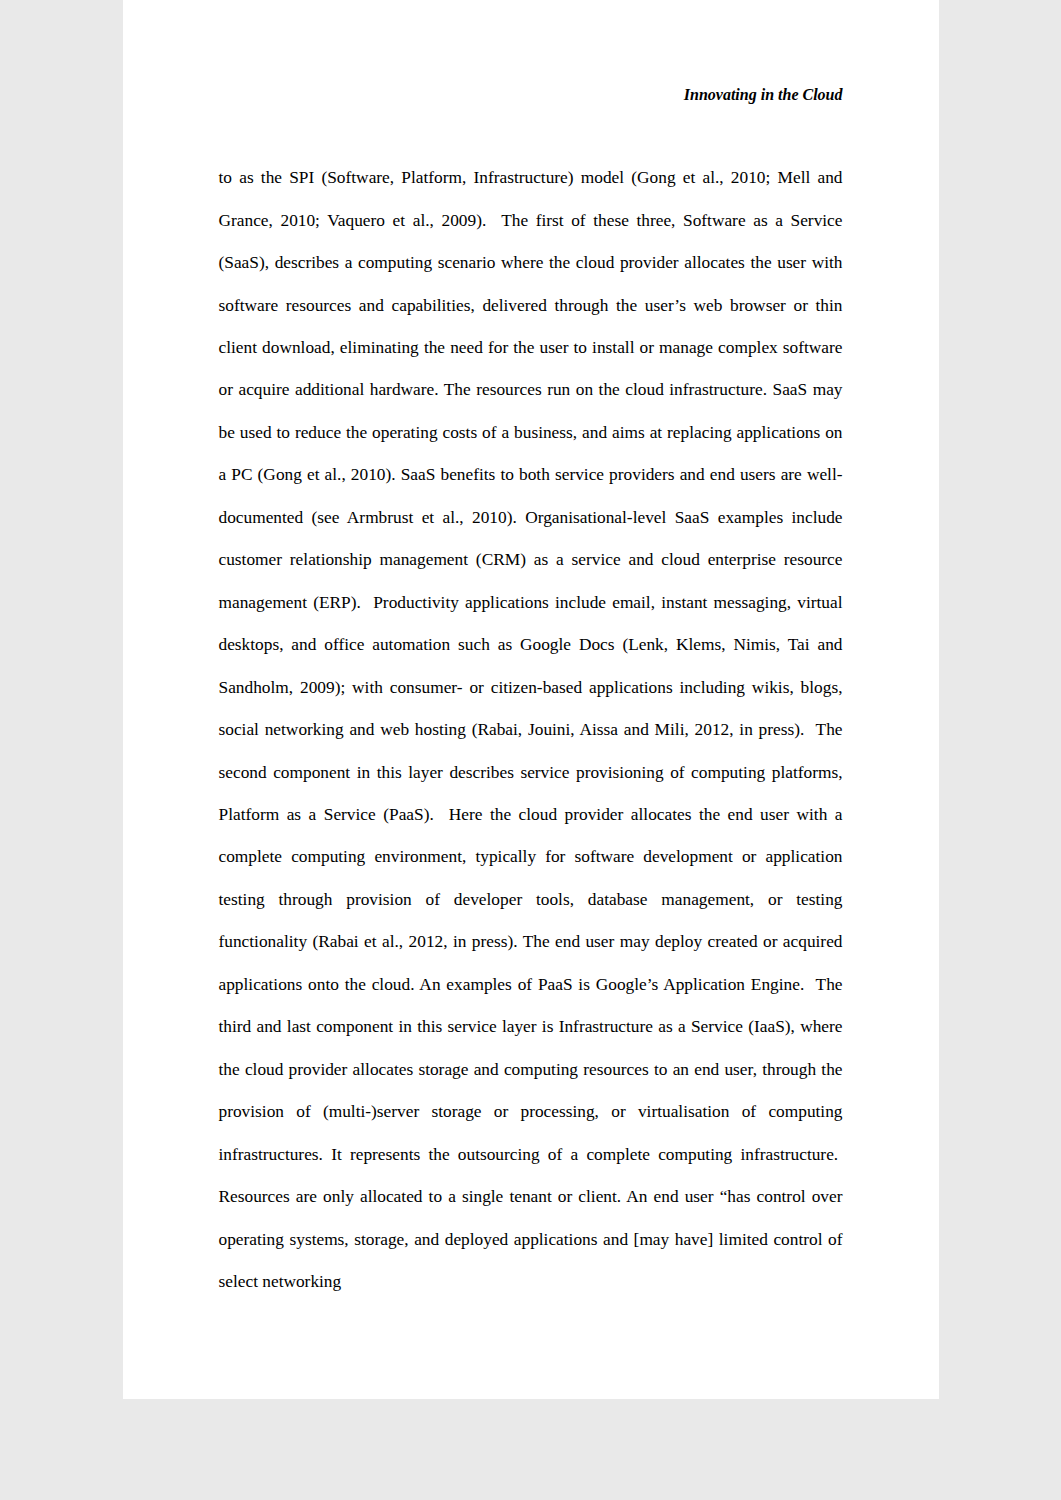Innovating in the Cloud
to as the SPI (Software, Platform, Infrastructure) model (Gong et al., 2010; Mell and Grance, 2010; Vaquero et al., 2009). The first of these three, Software as a Service (SaaS), describes a computing scenario where the cloud provider allocates the user with software resources and capabilities, delivered through the user’s web browser or thin client download, eliminating the need for the user to install or manage complex software or acquire additional hardware. The resources run on the cloud infrastructure. SaaS may be used to reduce the operating costs of a business, and aims at replacing applications on a PC (Gong et al., 2010). SaaS benefits to both service providers and end users are well-documented (see Armbrust et al., 2010). Organisational-level SaaS examples include customer relationship management (CRM) as a service and cloud enterprise resource management (ERP). Productivity applications include email, instant messaging, virtual desktops, and office automation such as Google Docs (Lenk, Klems, Nimis, Tai and Sandholm, 2009); with consumer- or citizen-based applications including wikis, blogs, social networking and web hosting (Rabai, Jouini, Aissa and Mili, 2012, in press). The second component in this layer describes service provisioning of computing platforms, Platform as a Service (PaaS). Here the cloud provider allocates the end user with a complete computing environment, typically for software development or application testing through provision of developer tools, database management, or testing functionality (Rabai et al., 2012, in press). The end user may deploy created or acquired applications onto the cloud. An examples of PaaS is Google’s Application Engine. The third and last component in this service layer is Infrastructure as a Service (IaaS), where the cloud provider allocates storage and computing resources to an end user, through the provision of (multi-)server storage or processing, or virtualisation of computing infrastructures. It represents the outsourcing of a complete computing infrastructure. Resources are only allocated to a single tenant or client. An end user “has control over operating systems, storage, and deployed applications and [may have] limited control of select networking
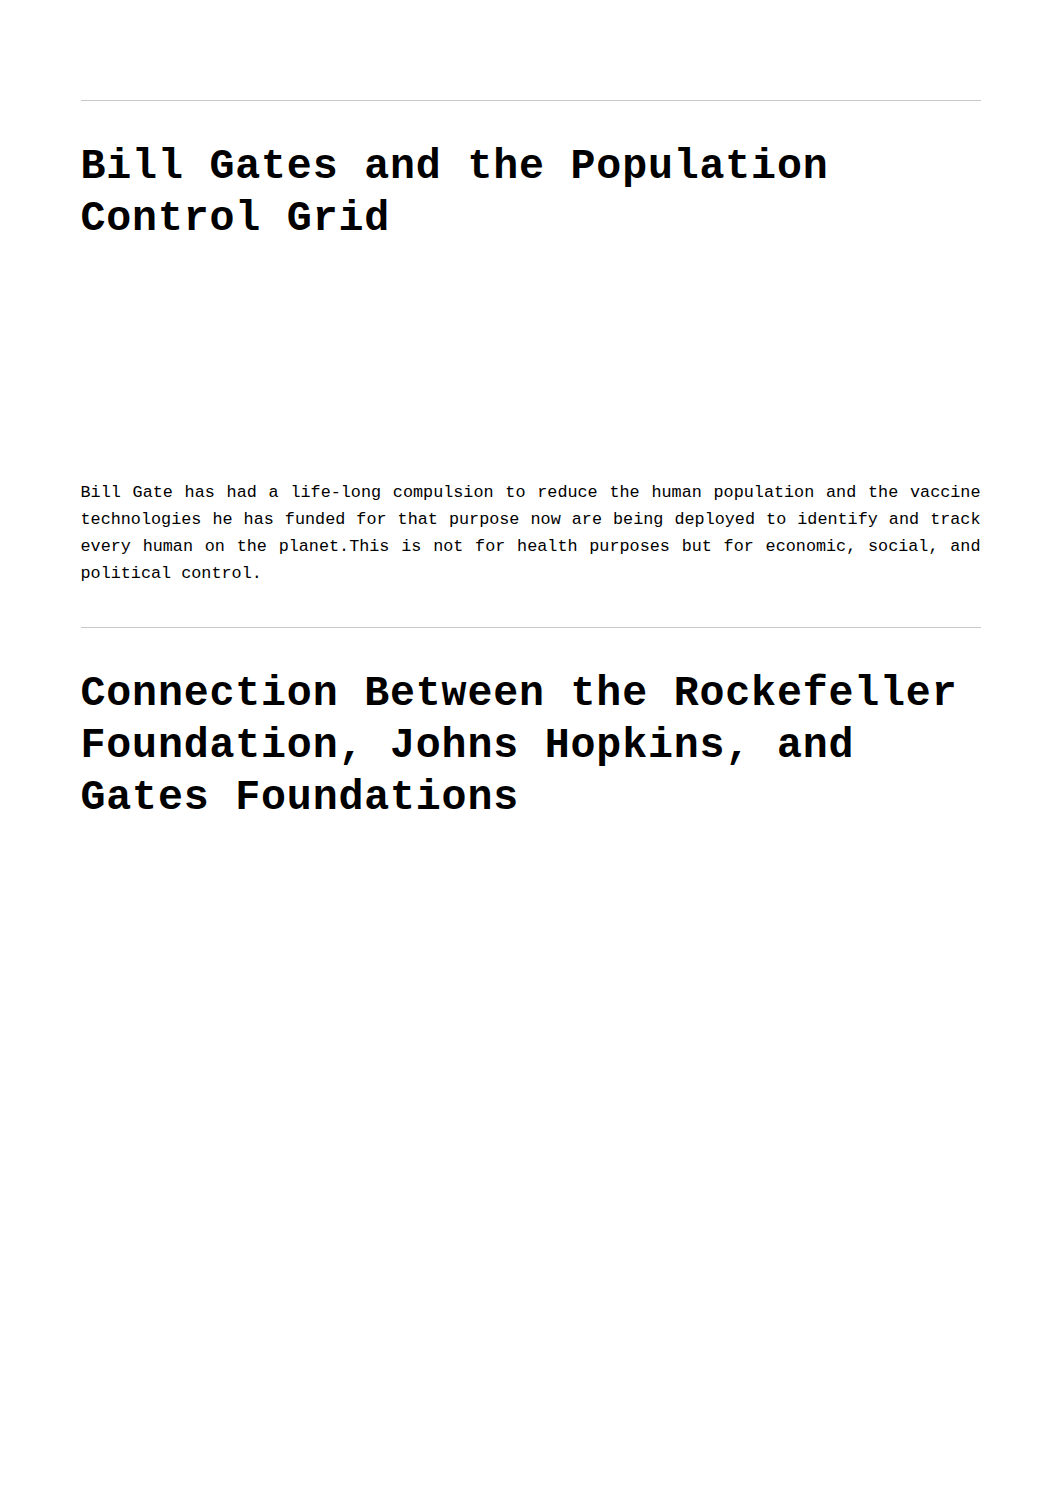Bill Gates and the Population Control Grid
Bill Gate has had a life-long compulsion to reduce the human population and the vaccine technologies he has funded for that purpose now are being deployed to identify and track every human on the planet.This is not for health purposes but for economic, social, and political control.
Connection Between the Rockefeller Foundation, Johns Hopkins, and Gates Foundations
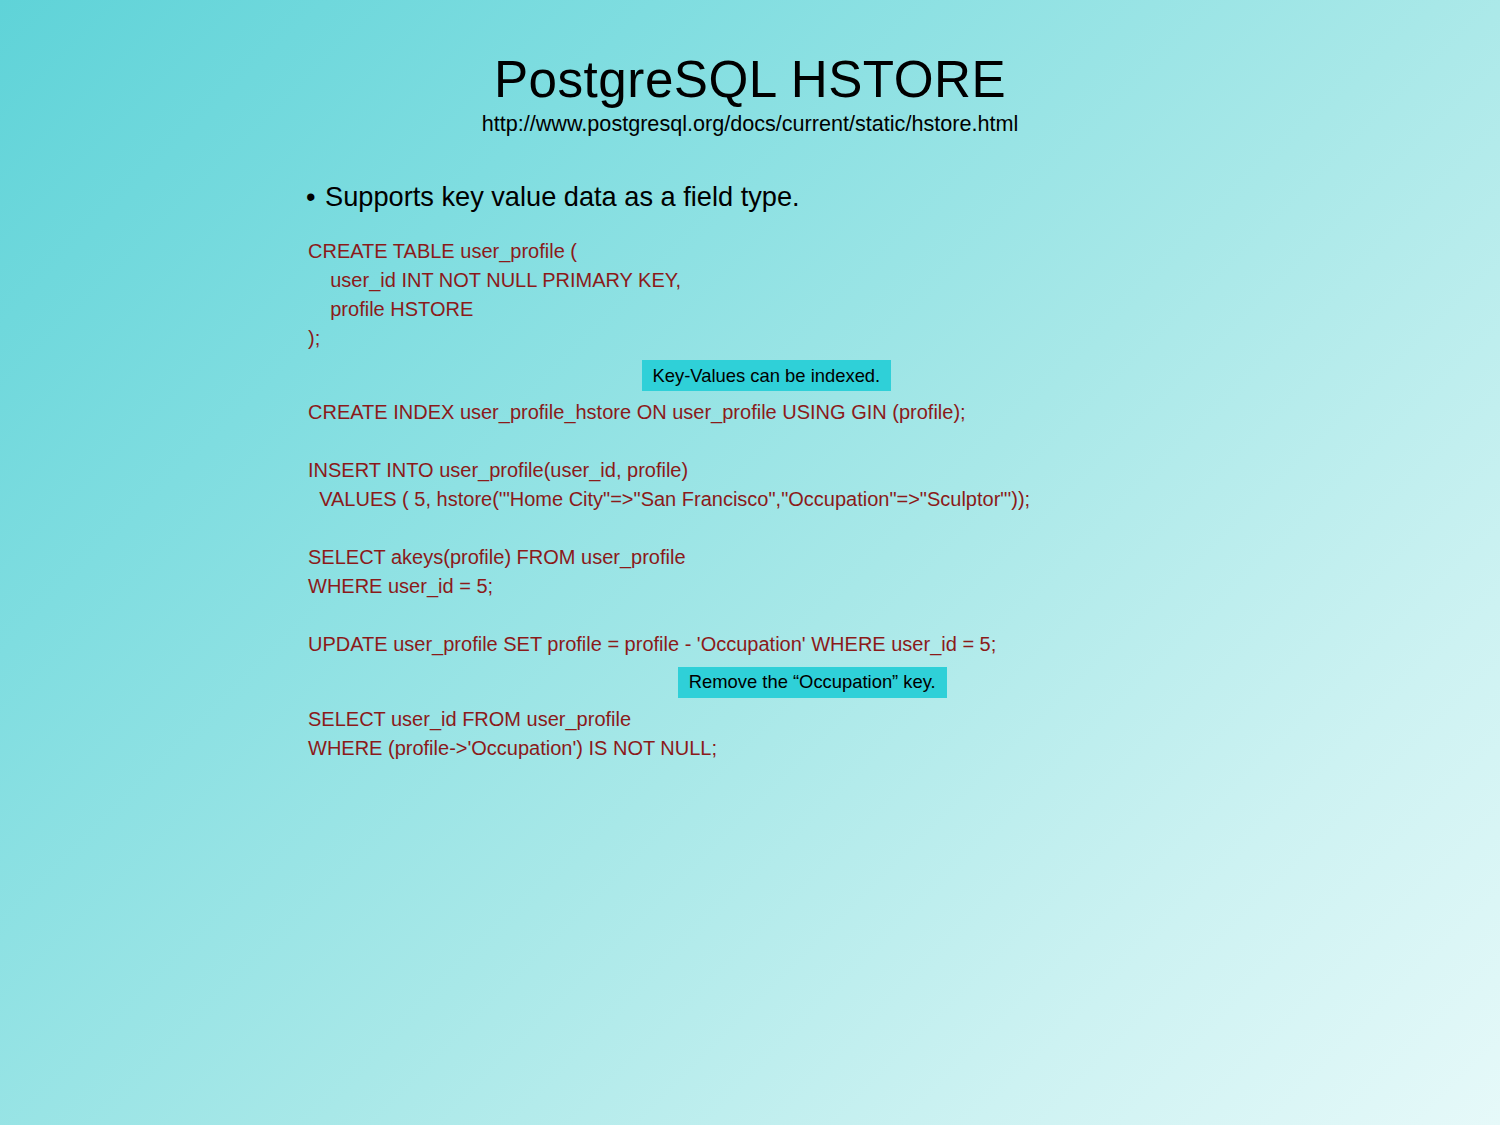PostgreSQL HSTORE
http://www.postgresql.org/docs/current/static/hstore.html
Supports key value data as a field type.
CREATE TABLE user_profile (
    user_id INT NOT NULL PRIMARY KEY,
    profile HSTORE
);
Key-Values can be indexed.
CREATE INDEX user_profile_hstore ON user_profile USING GIN (profile);

INSERT INTO user_profile(user_id, profile)
  VALUES ( 5, hstore('"Home City"=>"San Francisco","Occupation"=>"Sculptor"'));

SELECT akeys(profile) FROM user_profile
WHERE user_id = 5;

UPDATE user_profile SET profile = profile - 'Occupation' WHERE user_id = 5;
Remove the “Occupation” key.
SELECT user_id FROM user_profile
WHERE (profile->'Occupation') IS NOT NULL;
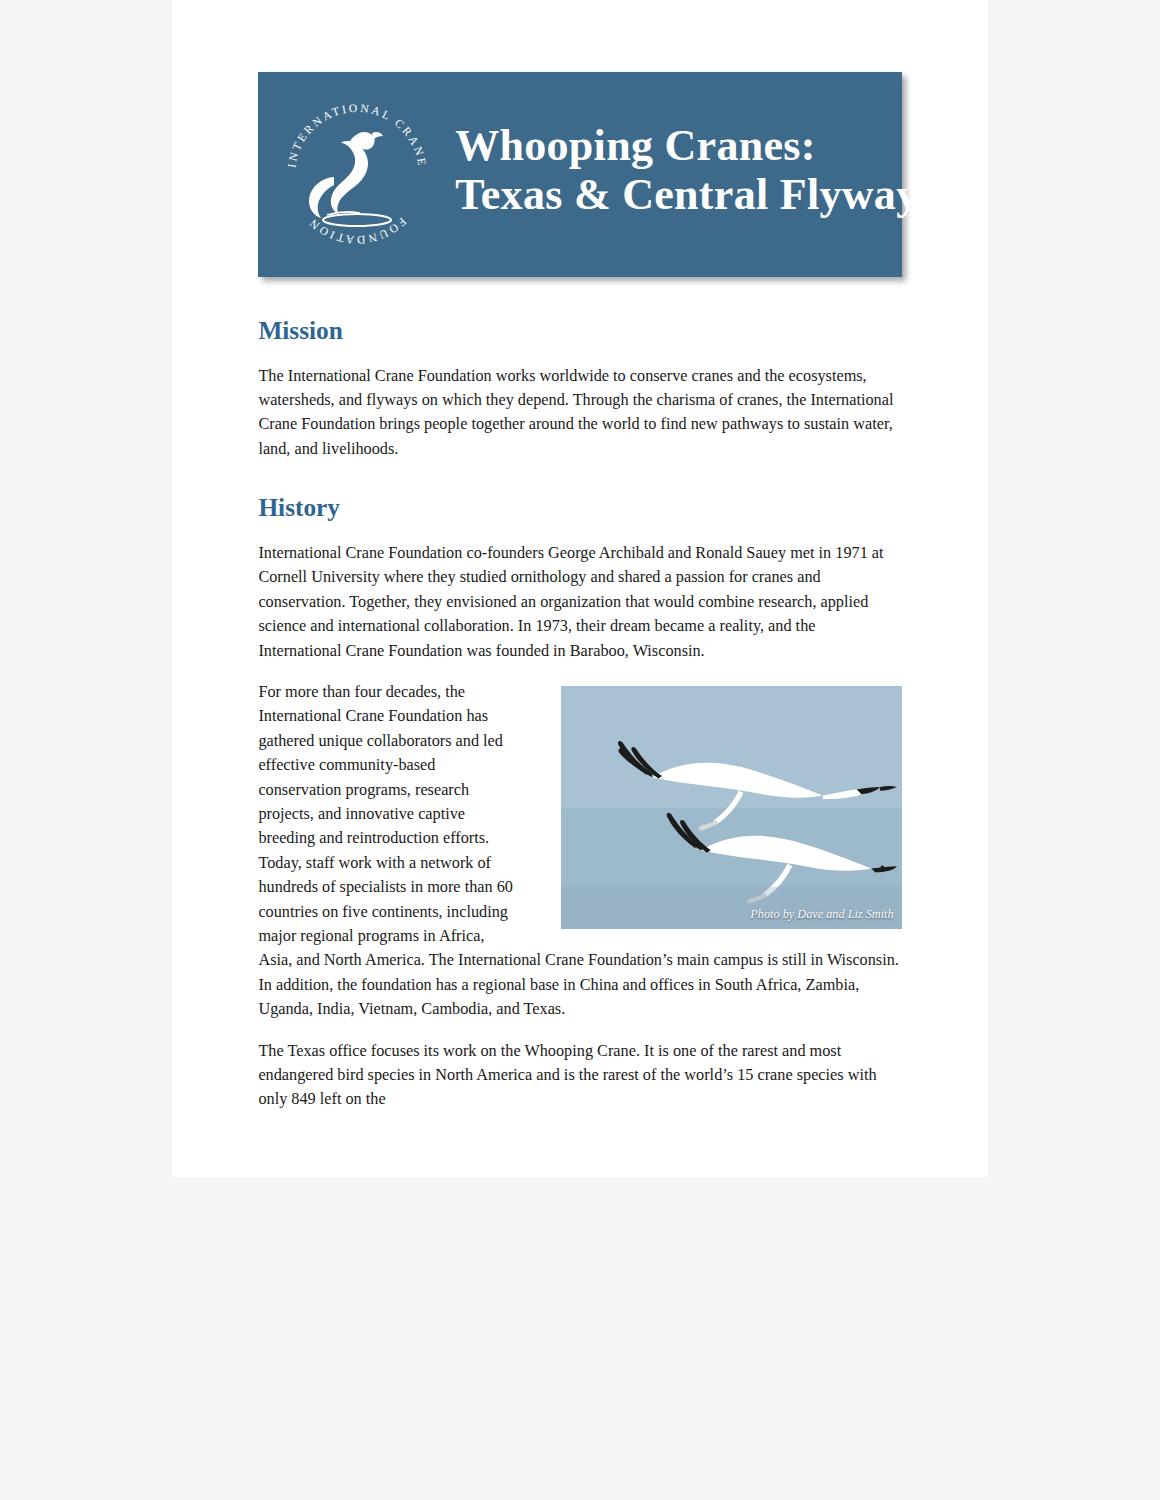INTERNATIONAL CRANE FOUNDATION
Whooping Cranes:
Texas & Central Flyway
Mission
The International Crane Foundation works worldwide to conserve cranes and the ecosystems, watersheds, and flyways on which they depend. Through the charisma of cranes, the International Crane Foundation brings people together around the world to find new pathways to sustain water, land, and livelihoods.
History
International Crane Foundation co-founders George Archibald and Ronald Sauey met in 1971 at Cornell University where they studied ornithology and shared a passion for cranes and conservation. Together, they envisioned an organization that would combine research, applied science and international collaboration. In 1973, their dream became a reality, and the International Crane Foundation was founded in Baraboo, Wisconsin.
Photo by Dave and Liz Smith
For more than four decades, the International Crane Foundation has gathered unique collaborators and led effective community-based conservation programs, research projects, and innovative captive breeding and reintroduction efforts. Today, staff work with a network of hundreds of specialists in more than 60 countries on five continents, including major regional programs in Africa, Asia, and North America. The International Crane Foundation’s main campus is still in Wisconsin. In addition, the foundation has a regional base in China and offices in South Africa, Zambia, Uganda, India, Vietnam, Cambodia, and Texas.
The Texas office focuses its work on the Whooping Crane. It is one of the rarest and most endangered bird species in North America and is the rarest of the world’s 15 crane species with only 849 left on the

# TASK BRIEF
Omit every picture while transcribing the records above exactly.

# OUTPUT BELOW
Innovating in the Cloud
to as the SPI (Software, Platform, Infrastructure) model (Gong et al., 2010; Mell and Grance, 2010; Vaquero et al., 2009). The first of these three, Software as a Service (SaaS), describes a computing scenario where the cloud provider allocates the user with software resources and capabilities, delivered through the user’s web browser or thin client download, eliminating the need for the user to install or manage complex software or acquire additional hardware. The resources run on the cloud infrastructure. SaaS may be used to reduce the operating costs of a business, and aims at replacing applications on a PC (Gong et al., 2010). SaaS benefits to both service providers and end users are well-documented (see Armbrust et al., 2010). Organisational-level SaaS examples include customer relationship management (CRM) as a service and cloud enterprise resource management (ERP). Productivity applications include email, instant messaging, virtual desktops, and office automation such as Google Docs (Lenk, Klems, Nimis, Tai and Sandholm, 2009); with consumer- or citizen-based applications including wikis, blogs, social networking and web hosting (Rabai, Jouini, Aissa and Mili, 2012, in press). The second component in this layer describes service provisioning of computing platforms, Platform as a Service (PaaS). Here the cloud provider allocates the end user with a complete computing environment, typically for software development or application testing through provision of developer tools, database management, or testing functionality (Rabai et al., 2012, in press). The end user may deploy created or acquired applications onto the cloud. An examples of PaaS is Google’s Application Engine. The third and last component in this service layer is Infrastructure as a Service (IaaS), where the cloud provider allocates storage and computing resources to an end user, through the provision of (multi-)server storage or processing, or virtualisation of computing infrastructures. It represents the outsourcing of a complete computing infrastructure. Resources are only allocated to a single tenant or client. An end user “has control over operating systems, storage, and deployed applications and [may have] limited control of select networking
Bill Gates and the Population Control Grid
Bill Gate has had a life-long compulsion to reduce the human population and the vaccine technologies he has funded for that purpose now are being deployed to identify and track every human on the planet.This is not for health purposes but for economic, social, and political control.
Connection Between the Rockefeller Foundation, Johns Hopkins, and Gates Foundations
PostgreSQL HSTORE
http://www.postgresql.org/docs/current/static/hstore.html
Supports key value data as a field type.
CREATE TABLE user_profile (
    user_id INT NOT NULL PRIMARY KEY,
    profile HSTORE
);
Key-Values can be indexed.
CREATE INDEX user_profile_hstore ON user_profile USING GIN (profile);

INSERT INTO user_profile(user_id, profile)
  VALUES ( 5, hstore('"Home City"=>"San Francisco","Occupation"=>"Sculptor"'));

SELECT akeys(profile) FROM user_profile
WHERE user_id = 5;

UPDATE user_profile SET profile = profile - 'Occupation' WHERE user_id = 5;
Remove the “Occupation” key.
SELECT user_id FROM user_profile
WHERE (profile->'Occupation') IS NOT NULL;
INTERNATIONAL CRANE FOUNDATION
Whooping Cranes:
Texas & Central Flyway
Mission
The International Crane Foundation works worldwide to conserve cranes and the ecosystems, watersheds, and flyways on which they depend. Through the charisma of cranes, the International Crane Foundation brings people together around the world to find new pathways to sustain water, land, and livelihoods.
History
International Crane Foundation co-founders George Archibald and Ronald Sauey met in 1971 at Cornell University where they studied ornithology and shared a passion for cranes and conservation. Together, they envisioned an organization that would combine research, applied science and international collaboration. In 1973, their dream became a reality, and the International Crane Foundation was founded in Baraboo, Wisconsin.
Photo by Dave and Liz Smith
For more than four decades, the International Crane Foundation has gathered unique collaborators and led effective community-based conservation programs, research projects, and innovative captive breeding and reintroduction efforts. Today, staff work with a network of hundreds of specialists in more than 60 countries on five continents, including major regional programs in Africa, Asia, and North America. The International Crane Foundation’s main campus is still in Wisconsin. In addition, the foundation has a regional base in China and offices in South Africa, Zambia, Uganda, India, Vietnam, Cambodia, and Texas.
The Texas office focuses its work on the Whooping Crane. It is one of the rarest and most endangered bird species in North America and is the rarest of the world’s 15 crane species with only 849 left on the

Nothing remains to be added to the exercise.